Saturday, November 11, 2006
In Stranger Than Fiction , Will Ferrell plays Harold Crick, an IRS auditor who leads a very regimented, orderly and dull life. He loves numbers and that's about the only thing he expresses any feelings about. He counts his steps to work, deals with numbers all day, and depends on his watch to get him up in the morning and keep him to a strict timetable. But his quiet little world is disrupted by a voice, the voice of a British woman who is narrating his life. It's not a voice in his head telling him what to do but rather a voice outside his head describing everything he is doing as he's doing it.
Needless to say this causes him some concern. He visits a psychiatrist (a wonderfully calm Linda Hunt) who recommends that he speak to someone with a literary background rather than a psychiatric one. So he meets Professor Jules Hilbert (Dustin Hoffman) who is supposed to help him figure out who the author is that's narrating his life. Meanwhile, the audience has already been introduced to the author. She is Kay Eiffel (a nicely disheveled and blocked Emma Thompson), a woman known for writing tragedies and killing off her main characters. Now Harold must discover who she is and find her before she write him out of existence.
Emma Thompson as author Kay Eiffel in Stranger Than Fiction (Columbia)

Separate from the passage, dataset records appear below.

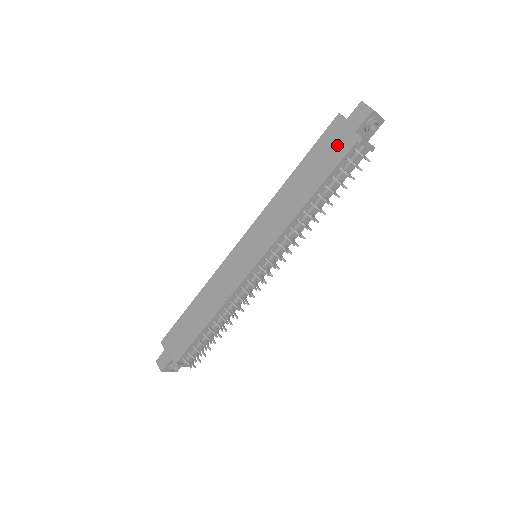
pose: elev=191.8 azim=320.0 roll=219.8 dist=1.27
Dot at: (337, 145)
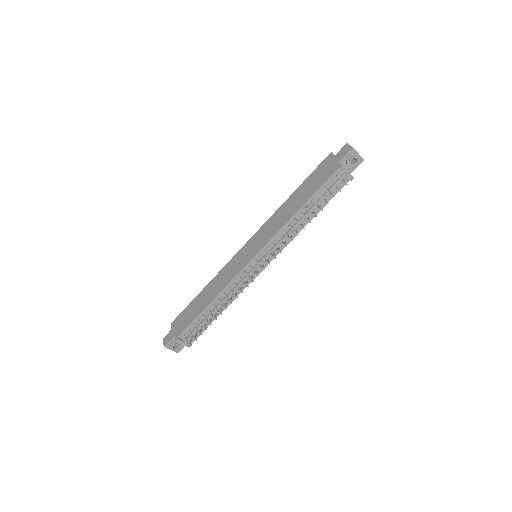
Dot at: (325, 172)
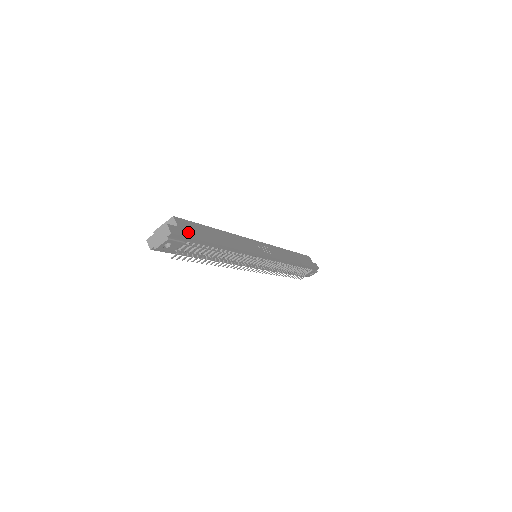
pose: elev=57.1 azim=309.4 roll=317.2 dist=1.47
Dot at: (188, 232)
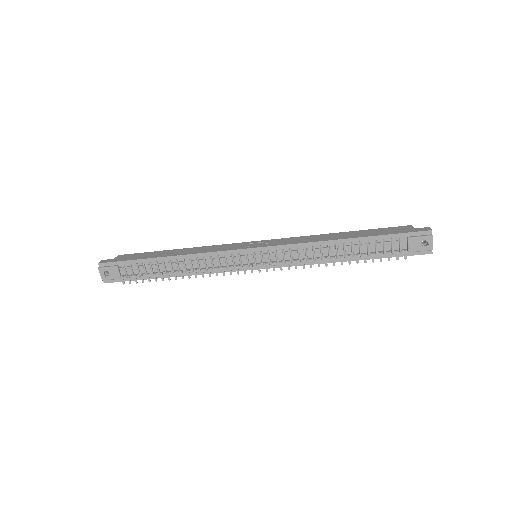
Dot at: (123, 259)
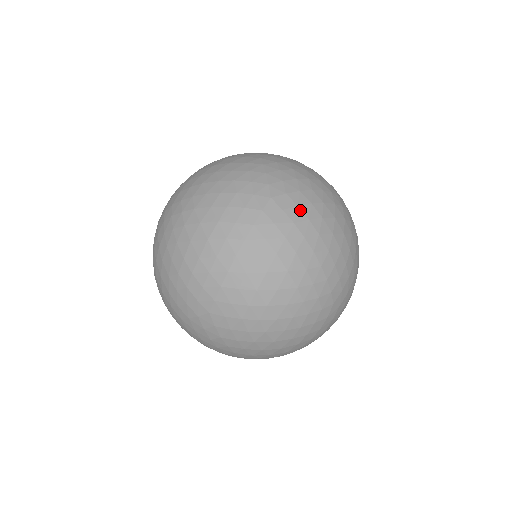
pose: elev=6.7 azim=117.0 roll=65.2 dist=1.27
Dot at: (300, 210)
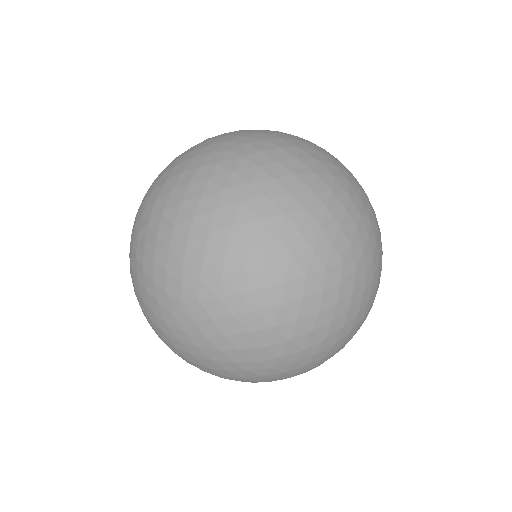
Dot at: (265, 154)
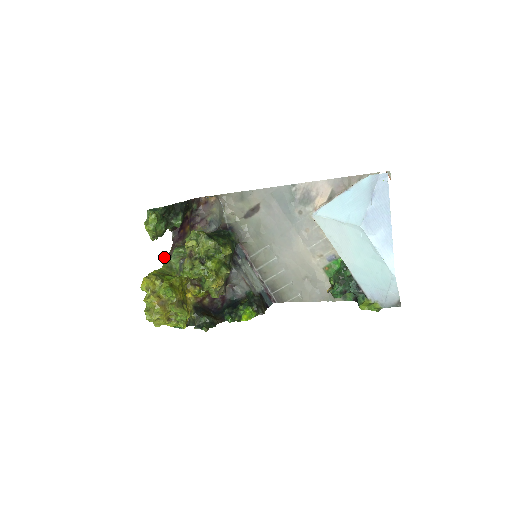
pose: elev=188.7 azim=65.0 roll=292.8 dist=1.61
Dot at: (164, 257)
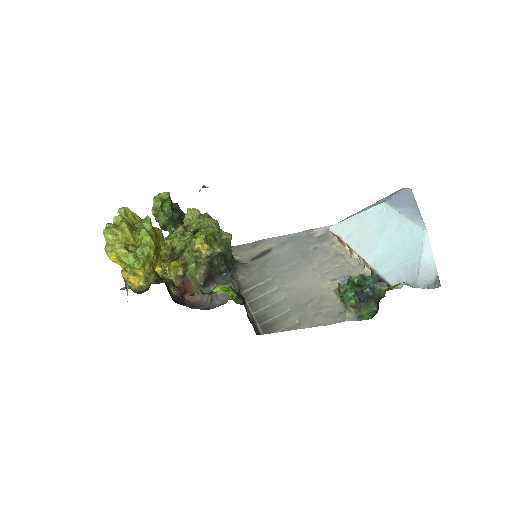
Dot at: occluded
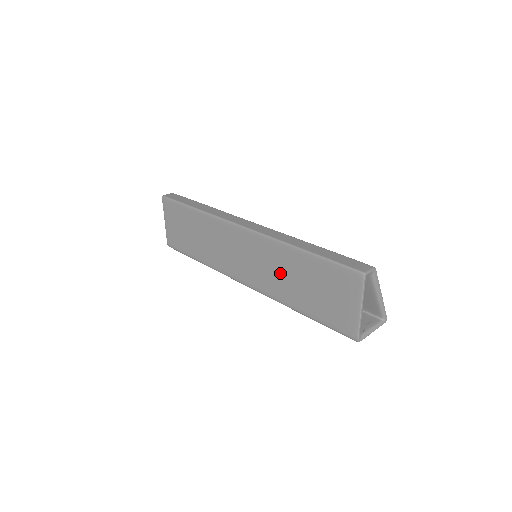
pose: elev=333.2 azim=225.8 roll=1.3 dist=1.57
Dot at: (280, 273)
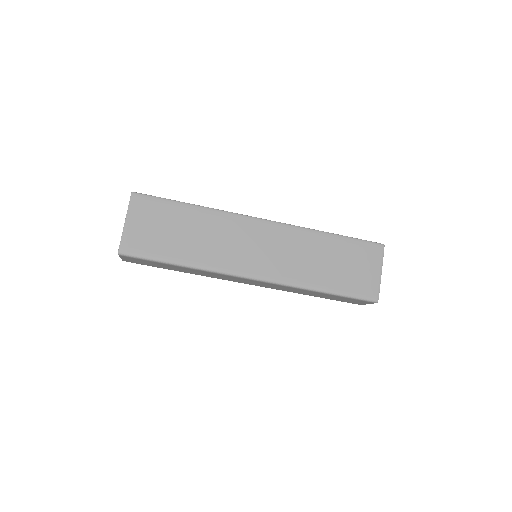
Dot at: (306, 257)
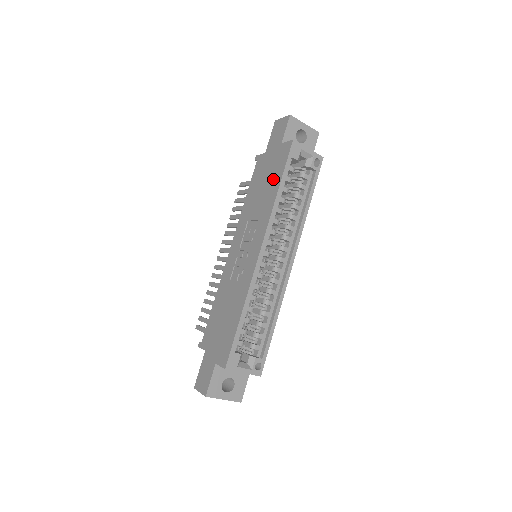
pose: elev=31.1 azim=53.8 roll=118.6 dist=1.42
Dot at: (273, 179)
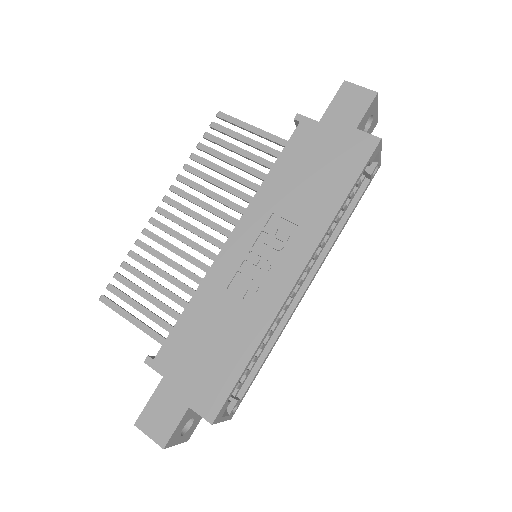
Dot at: (335, 177)
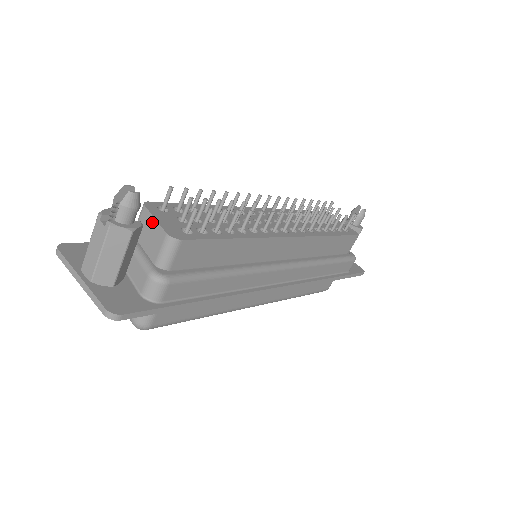
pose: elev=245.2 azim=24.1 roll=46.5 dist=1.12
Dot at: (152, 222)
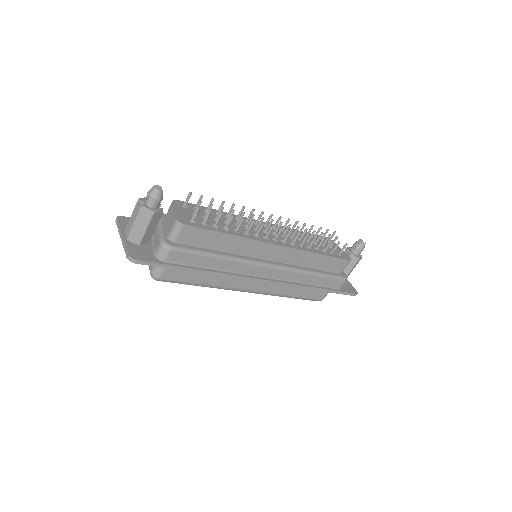
Dot at: (173, 212)
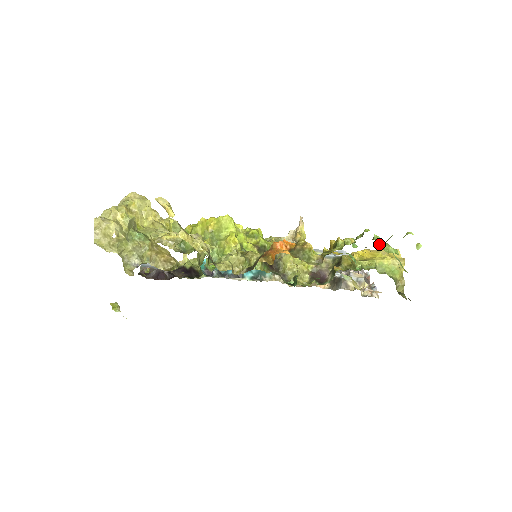
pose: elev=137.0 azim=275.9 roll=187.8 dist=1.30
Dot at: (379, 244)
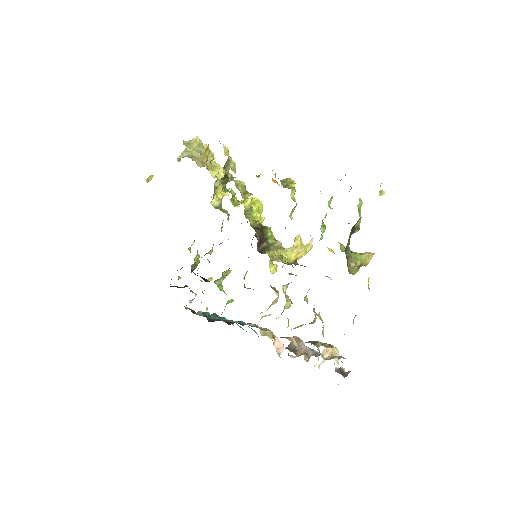
Dot at: occluded
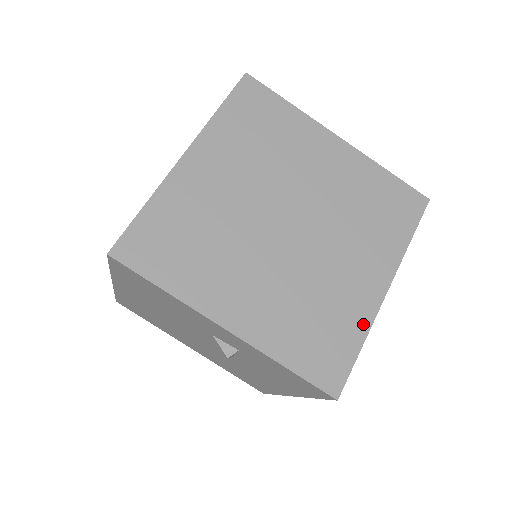
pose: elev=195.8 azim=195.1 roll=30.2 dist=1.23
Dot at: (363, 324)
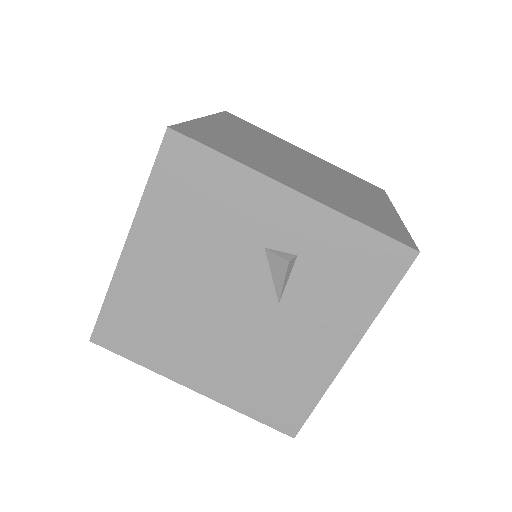
Dot at: (398, 222)
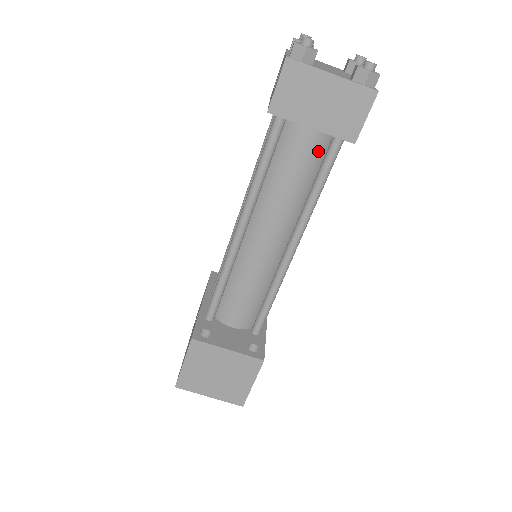
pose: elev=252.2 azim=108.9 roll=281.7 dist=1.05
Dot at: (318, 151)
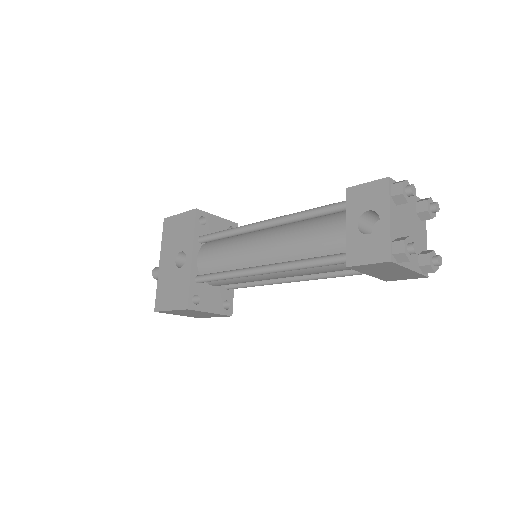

Filmmaker Marc Forster previously directed Finding Neverland , a film about how author James M. Barrie created his famous Peter Pan . That film explored something of the author's creative process as he attempted to create a magical world. In Stranger Than Fiction , we also get a glimpse into that creative process as Kay faces writer's block and attempts to find a satisfying way to kill off her main character. The added complication or twist in this case is that her character of Harold Crick happens to be a real person, and every word she types has an impact on his life. Forster begins the film with some visual cleverness. As Kay narrates the mundane and numbers driven events in Harold's life (from counting toothbrush strokes to adding numbers in his head at work), Forster has lively graphics dance around the screen to convey what's going on in Harold's head, and how he sees the world. Walking to work, for example is so many steps that take so many minutes or seconds, and the graphics mark off those steps like a ruler as seconds tick by on the screen. The look is slightly reminiscent of the graphic enhancements used in Fight Club where we see the main character's room like an Ikea catalogue with prices and descriptions of each item in his apartment. In both instances, the clever visual style marks a sharp contrast to the mundaneness of the characters lives.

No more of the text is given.